Are the standards regarding this E&S disclosure best set independently from the SEC? Under former Chairman Clayton in August 2020, the SEC mandated new disclosures on human capital management, effective with year-end 2020 filings. Importantly, these disclosure requirements are explicitly stated as principles based with sensitivity to materiality, not prescriptive or rules based. The SEC is asking companies for discussion of measures or objectives that address the attraction, development, and retention of personnel. We expect to see a wide range of qualitative and quantitative responses in 2021 that will need to be significantly fine-tuned. Case in point, human capital data has not been traditionally processed through internal accounting and finance department systems.
E&S is difficult to tightly define, and cross-currents influencing the definition will intensify. The burden in 2021 will continue to fall on the marketplace, as we struggle toward “generally accepted ESG reporting principles.”

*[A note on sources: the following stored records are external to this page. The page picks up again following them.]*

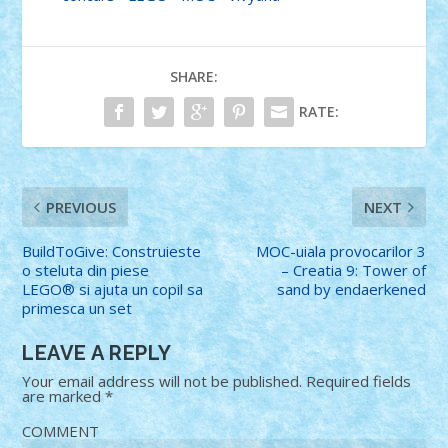
SHARE:
RATE:
PREVIOUS
NEXT
BuildToGive: Construieste
MOC-uiala provocarilor 3
o steluta din piese
– Creatia 9: Tower of
LEGO® si ajuta un copil sa
sand by endaerkened
primesca un set
LEAVE A REPLY
Your email address will not be published.
Required fields
are marked
*
COMMENT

We do need more standardization here and expect the Biden Administration will propel the SEC to take action beyond the human capital request, likely next addressing climate disclosures and overriding the debate of jurisdictional authority. The SEC is ill-equipped to address the broad objectives incorporated in ESG. That said, there is ample rationale for seeking a referee.
Samuel G. Liss is the managing principal of Whitegate Partners LLC, an advisory firm to the financial and business services sectors. He also serves as an adjunct professor at NYU Stern School of Business and at Columbia Law School, teaching courses on corporate governance.